If our master controller architectural component, PSD-95, isn't there directing traffic, how does the synapse maintain its strength? Well, we have a glimpse at a solution because Gray et al. studied the movement as a function of spine size. Larger spines capture diffusing PSD 95 better and they hold onto it longer. Now here is an area where my understanding is going to be a little fuzzy. In my reading, we know that spine shape doesn't seem to be much of a barrier to diffusion because GFP on its own diffused out of synapses with a half-second median retention time. However, Gray et al. go to great pains and even produce a stimulation to suggest that spine geometry can influence retention time. In one of the papers they cited (Bloodgood and Sabatini, 2006), a spine was considered diffusionally isolated if the equlibration constant between spine and dendrite was greater than two seconds. Two seconds seems negligible to me compared to the apparent retention time of PSD-95, but to be honest I don't want to take the time to deal with all of their models and equations. If anyone else wants to take a crack at it and tell me what you find, please be my guest.

So now we're back at the homunculus problem. Who is gonna tell PSD-95 which spines it should hang out at the most? We can go searching for another protein that is retained in spines longer and has a half-life of months or years. I can even think of a couple good candidates, but I think the quest is in vain. I predict that we will not find a single protein that can account for lifelong changes in synaptic strength and therefore childhood memories. I know just enough about dynamic systems now to make an ass of myself on the internet, but my feeling is that this sort of analysis is going to have to be brought to bear on the PSD. We don't need a master controller, we need a stable system-state between several constituents. I've cycled through a number of metaphors in my head, but I think maybe a decent image at least is a table with hundreds of legs cemented in the ground.
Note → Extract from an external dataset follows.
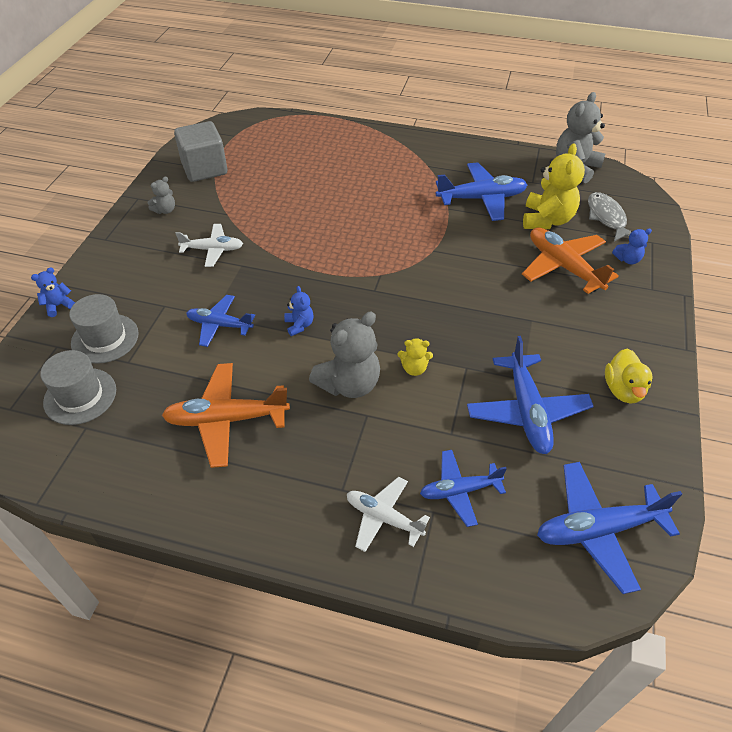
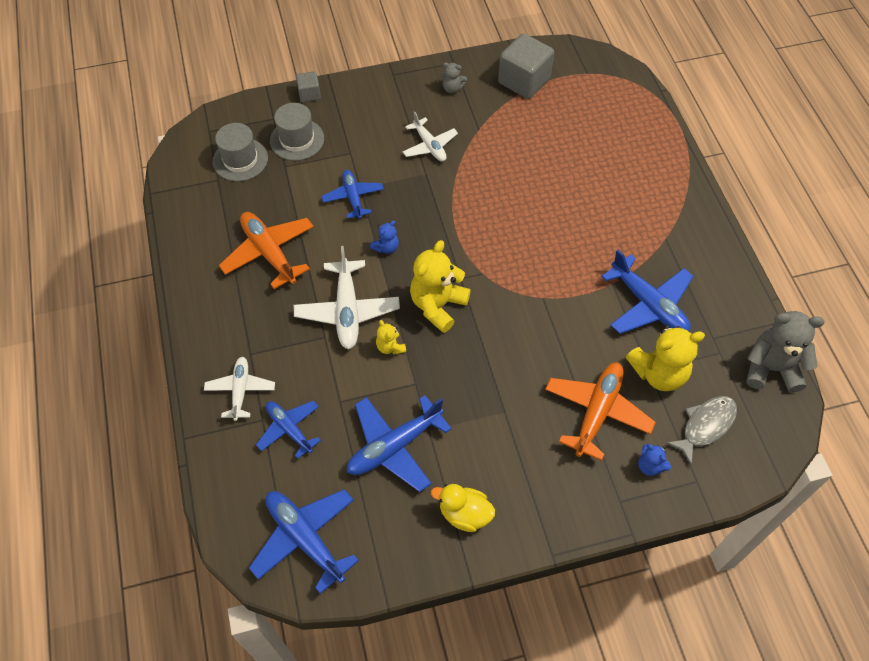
camera: 60 degrees right, 10 degrees up
(58, 306) = (309, 94): blue teddy bear -> grey cube
(349, 384) = (347, 310): grey teddy bear -> white plane
(392, 317) = (438, 305): none -> yellow teddy bear
(623, 390) = (464, 514): yellow duck -> yellow duck turned 45 degrees clockwise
You can remove and replace all of the legs over some period of time as long as you leave three or four. You could remove the table top and replace it with a new one. You could even dissolve the cement and replace it as long as you don't do all of these things at once. PSD-95 has many binding partners in the PSD. If one is removed, the structural integrity could be maintained. If you hold your friend's place in line they can go pee. If you change the guard, he can get some relief and the palace is still protected. We don't need an immortal homunculus to achieve lifelong memories.